Speaker
Description
We are faced with convincing evidence that approximately a quarter of the universe is composed of something whose gravitational effects can be seen in a variety of astrophysical phenomena, but which we have been unable to detect and identify in the laboratory. The majority of physicists agree that this "dark matter" (DM) consists of as-yet-undiscovered subatomic particle(s) that are not included in our Standard Model of particle physics; the quest to discover its exact nature is among the foremost missions in modern physics and the greatest treasure hunts in history. Direct DM searches over the past few decades have been largely focused on Weakly Interacting Massive Particles with masses much greater than that of the proton. The absence of any conclusive discovery, along with various theoretical developments and certain astrophysical observations, has recently motivated the direct detection community to broaden our experimental program to search for DM candidates in lower mass ranges.
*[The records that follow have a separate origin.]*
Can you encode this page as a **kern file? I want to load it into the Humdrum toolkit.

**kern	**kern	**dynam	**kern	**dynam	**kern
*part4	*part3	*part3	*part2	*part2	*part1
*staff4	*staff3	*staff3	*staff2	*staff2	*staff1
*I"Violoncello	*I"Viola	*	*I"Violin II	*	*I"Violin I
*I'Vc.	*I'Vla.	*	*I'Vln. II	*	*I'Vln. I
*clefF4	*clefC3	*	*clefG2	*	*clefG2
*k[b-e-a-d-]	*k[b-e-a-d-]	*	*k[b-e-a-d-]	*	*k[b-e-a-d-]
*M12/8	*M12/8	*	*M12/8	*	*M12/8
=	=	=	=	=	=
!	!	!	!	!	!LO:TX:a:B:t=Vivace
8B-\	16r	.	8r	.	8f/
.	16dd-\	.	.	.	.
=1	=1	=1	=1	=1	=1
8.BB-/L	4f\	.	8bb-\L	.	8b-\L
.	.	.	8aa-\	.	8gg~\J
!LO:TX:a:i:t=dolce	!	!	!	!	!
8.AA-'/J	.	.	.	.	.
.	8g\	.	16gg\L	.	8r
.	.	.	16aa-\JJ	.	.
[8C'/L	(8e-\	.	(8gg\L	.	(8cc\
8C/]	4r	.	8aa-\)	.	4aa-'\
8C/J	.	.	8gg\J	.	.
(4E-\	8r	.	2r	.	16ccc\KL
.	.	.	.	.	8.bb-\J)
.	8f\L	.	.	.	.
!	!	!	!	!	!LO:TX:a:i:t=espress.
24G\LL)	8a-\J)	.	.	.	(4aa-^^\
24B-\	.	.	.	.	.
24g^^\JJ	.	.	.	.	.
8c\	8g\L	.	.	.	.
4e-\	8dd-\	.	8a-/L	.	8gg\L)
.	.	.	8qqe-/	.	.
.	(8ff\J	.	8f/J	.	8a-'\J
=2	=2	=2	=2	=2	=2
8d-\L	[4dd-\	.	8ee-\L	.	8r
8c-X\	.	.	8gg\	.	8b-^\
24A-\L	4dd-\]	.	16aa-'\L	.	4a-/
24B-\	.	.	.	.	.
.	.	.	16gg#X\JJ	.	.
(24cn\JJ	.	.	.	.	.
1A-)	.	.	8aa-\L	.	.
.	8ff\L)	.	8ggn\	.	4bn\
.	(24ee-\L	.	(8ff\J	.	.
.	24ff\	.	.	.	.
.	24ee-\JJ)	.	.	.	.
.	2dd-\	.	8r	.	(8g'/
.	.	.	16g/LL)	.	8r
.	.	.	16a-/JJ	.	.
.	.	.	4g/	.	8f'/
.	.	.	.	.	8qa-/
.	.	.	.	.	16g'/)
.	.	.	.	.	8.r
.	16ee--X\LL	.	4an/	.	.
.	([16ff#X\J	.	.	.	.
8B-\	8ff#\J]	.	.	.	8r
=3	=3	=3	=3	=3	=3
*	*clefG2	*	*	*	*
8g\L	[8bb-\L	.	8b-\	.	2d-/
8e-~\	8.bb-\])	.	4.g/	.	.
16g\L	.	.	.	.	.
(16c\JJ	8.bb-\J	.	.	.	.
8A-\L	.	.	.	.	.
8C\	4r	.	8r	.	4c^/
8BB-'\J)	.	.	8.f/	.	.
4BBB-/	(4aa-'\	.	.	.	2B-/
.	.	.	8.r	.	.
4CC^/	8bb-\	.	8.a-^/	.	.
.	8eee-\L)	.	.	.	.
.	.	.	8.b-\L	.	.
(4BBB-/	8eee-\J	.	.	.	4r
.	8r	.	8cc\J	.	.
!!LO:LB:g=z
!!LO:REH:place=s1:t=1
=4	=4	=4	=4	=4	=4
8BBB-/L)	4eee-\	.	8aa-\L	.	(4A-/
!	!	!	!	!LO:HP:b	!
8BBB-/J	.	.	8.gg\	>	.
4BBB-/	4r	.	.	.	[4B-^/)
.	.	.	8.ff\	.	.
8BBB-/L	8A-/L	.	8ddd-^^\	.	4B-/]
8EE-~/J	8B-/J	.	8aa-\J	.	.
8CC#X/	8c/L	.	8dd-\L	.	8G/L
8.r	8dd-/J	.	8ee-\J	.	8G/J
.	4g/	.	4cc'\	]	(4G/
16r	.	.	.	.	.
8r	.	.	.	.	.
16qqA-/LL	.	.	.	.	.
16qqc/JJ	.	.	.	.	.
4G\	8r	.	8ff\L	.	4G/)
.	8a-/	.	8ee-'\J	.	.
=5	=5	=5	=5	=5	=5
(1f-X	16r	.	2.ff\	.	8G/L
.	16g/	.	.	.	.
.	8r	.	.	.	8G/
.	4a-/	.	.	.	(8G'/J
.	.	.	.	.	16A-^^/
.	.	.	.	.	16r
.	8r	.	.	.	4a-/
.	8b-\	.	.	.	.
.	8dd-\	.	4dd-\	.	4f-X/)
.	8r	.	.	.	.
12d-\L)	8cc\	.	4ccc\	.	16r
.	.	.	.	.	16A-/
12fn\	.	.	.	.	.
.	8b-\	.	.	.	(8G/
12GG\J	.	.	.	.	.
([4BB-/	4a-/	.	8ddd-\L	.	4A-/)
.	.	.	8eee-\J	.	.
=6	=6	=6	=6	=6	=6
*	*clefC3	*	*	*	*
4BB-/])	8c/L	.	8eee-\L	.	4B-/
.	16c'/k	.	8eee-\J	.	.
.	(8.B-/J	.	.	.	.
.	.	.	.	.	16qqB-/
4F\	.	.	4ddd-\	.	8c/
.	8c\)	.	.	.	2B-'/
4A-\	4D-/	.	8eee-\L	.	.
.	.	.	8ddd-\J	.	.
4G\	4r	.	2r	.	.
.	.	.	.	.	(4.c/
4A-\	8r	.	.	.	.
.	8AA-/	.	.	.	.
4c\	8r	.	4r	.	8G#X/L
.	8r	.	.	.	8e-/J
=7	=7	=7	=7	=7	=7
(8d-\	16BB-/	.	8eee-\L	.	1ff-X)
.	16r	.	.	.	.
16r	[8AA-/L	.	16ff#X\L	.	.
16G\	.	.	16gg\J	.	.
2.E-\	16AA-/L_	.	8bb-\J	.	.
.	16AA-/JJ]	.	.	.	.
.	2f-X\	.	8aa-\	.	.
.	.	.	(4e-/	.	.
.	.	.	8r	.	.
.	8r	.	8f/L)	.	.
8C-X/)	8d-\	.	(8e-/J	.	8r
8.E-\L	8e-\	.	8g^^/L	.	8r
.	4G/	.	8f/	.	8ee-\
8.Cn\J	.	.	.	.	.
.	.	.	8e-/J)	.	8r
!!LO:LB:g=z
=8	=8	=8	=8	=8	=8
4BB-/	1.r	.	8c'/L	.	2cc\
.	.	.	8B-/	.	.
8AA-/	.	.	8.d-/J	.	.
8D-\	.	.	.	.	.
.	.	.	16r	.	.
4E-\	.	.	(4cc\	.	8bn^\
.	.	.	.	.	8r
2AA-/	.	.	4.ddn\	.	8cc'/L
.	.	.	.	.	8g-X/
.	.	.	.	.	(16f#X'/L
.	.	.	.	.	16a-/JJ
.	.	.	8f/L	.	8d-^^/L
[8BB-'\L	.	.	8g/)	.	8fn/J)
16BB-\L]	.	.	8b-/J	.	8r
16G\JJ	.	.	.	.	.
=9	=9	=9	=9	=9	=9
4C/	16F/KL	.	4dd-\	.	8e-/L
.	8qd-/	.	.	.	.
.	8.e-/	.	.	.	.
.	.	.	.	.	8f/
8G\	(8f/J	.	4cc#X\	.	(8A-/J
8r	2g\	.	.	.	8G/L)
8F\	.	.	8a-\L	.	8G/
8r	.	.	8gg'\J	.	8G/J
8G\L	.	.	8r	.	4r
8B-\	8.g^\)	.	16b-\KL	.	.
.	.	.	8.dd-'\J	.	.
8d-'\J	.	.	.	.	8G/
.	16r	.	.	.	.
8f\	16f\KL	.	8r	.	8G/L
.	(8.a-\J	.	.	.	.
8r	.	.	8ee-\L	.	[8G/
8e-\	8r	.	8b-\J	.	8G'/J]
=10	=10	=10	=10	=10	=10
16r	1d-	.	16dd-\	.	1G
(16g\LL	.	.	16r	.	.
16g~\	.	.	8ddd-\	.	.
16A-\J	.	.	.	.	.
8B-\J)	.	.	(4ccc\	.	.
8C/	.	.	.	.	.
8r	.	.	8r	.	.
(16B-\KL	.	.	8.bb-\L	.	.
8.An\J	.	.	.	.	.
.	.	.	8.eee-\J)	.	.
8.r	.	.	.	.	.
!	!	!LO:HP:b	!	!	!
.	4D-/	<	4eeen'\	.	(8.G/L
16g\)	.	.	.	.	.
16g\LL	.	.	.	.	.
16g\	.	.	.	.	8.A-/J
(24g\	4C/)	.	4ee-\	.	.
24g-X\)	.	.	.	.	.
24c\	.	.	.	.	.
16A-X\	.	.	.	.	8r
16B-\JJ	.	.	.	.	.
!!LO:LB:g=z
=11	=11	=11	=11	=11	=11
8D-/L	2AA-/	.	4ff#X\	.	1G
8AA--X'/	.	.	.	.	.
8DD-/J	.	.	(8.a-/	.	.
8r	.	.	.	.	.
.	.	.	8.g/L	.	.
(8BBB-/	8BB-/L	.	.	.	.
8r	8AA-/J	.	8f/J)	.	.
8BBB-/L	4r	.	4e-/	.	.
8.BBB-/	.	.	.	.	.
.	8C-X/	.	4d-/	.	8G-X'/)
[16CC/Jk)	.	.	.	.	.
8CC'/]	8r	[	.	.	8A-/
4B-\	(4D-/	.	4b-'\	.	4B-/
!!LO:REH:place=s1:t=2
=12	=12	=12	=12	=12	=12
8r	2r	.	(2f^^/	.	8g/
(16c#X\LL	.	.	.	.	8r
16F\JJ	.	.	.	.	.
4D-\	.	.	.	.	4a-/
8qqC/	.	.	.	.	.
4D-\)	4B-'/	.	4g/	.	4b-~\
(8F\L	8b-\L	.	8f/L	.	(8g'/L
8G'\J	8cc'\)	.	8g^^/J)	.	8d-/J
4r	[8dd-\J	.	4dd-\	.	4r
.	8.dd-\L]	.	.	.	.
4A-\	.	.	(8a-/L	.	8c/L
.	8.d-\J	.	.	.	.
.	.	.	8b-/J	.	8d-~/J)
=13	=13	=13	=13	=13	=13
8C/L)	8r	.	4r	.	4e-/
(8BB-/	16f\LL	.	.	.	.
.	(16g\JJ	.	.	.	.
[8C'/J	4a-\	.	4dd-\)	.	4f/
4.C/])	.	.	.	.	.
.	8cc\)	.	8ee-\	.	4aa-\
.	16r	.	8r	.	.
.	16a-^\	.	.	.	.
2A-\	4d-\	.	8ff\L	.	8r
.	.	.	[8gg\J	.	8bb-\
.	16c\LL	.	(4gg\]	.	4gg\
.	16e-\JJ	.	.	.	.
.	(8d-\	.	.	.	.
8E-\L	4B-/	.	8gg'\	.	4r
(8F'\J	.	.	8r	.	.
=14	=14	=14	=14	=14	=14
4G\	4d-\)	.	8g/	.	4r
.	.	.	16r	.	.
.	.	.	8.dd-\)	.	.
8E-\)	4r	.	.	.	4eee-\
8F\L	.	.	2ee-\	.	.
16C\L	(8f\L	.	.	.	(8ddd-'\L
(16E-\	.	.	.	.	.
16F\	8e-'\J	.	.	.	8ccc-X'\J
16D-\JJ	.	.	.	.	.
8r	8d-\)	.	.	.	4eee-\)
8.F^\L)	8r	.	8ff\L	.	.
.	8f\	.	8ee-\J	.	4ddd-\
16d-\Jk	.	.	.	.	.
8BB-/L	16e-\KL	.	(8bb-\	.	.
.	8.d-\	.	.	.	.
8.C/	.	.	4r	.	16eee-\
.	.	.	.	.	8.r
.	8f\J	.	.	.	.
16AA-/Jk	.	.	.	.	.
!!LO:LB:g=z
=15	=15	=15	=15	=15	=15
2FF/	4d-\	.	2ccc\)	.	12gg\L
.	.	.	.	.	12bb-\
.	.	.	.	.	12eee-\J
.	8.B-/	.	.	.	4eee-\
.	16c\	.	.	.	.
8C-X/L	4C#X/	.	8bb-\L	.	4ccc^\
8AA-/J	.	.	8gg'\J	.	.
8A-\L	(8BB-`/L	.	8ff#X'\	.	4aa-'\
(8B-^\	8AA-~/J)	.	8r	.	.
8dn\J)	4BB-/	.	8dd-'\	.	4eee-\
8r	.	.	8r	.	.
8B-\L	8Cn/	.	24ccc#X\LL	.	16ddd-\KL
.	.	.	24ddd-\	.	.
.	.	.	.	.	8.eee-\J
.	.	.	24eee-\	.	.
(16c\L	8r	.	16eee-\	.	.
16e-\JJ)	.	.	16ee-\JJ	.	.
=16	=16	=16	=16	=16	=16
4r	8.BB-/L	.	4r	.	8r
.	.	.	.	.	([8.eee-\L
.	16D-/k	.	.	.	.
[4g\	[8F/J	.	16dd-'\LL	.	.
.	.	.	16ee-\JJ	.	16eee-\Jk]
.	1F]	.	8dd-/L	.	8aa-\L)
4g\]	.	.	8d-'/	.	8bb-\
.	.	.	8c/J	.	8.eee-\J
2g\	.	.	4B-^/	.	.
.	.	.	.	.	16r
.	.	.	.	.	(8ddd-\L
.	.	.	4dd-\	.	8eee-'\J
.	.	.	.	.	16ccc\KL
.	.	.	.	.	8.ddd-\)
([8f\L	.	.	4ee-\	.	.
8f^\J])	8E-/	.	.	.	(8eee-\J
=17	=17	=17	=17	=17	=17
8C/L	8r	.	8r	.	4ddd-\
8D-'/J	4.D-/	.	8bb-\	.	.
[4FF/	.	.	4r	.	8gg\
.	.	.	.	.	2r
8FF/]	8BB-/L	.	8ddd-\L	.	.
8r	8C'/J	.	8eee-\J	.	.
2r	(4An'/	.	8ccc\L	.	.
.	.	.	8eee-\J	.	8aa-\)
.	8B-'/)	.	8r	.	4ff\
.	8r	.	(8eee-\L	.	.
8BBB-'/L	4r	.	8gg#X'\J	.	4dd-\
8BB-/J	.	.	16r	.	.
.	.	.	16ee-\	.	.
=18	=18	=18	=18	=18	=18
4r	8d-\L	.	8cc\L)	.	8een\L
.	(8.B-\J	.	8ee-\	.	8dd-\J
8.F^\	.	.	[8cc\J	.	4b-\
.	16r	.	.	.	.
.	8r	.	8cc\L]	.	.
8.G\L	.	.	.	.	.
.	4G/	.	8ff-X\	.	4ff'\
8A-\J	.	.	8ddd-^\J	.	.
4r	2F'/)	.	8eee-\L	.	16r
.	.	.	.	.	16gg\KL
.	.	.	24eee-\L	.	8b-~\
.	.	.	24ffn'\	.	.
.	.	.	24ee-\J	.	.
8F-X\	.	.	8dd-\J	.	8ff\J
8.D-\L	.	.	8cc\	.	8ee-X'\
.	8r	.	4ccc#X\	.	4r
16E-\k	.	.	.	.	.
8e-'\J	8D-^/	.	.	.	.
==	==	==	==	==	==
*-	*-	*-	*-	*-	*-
Solid-state detectors provide many advantages for such searches. This talk will summarize recent advances in phonon- and ionization-based semiconductor crystal experiments, cryogenic scintillating calorimeter experiments, Charge-Coupled Device experiments, and R&D for future new solid-state detector technologies. It will also discuss future prospects and discovery potential for solid-state detectors with respect to various low-mass DM candidates, including dark photons, axion-like particles, and lightly-ionizing particles.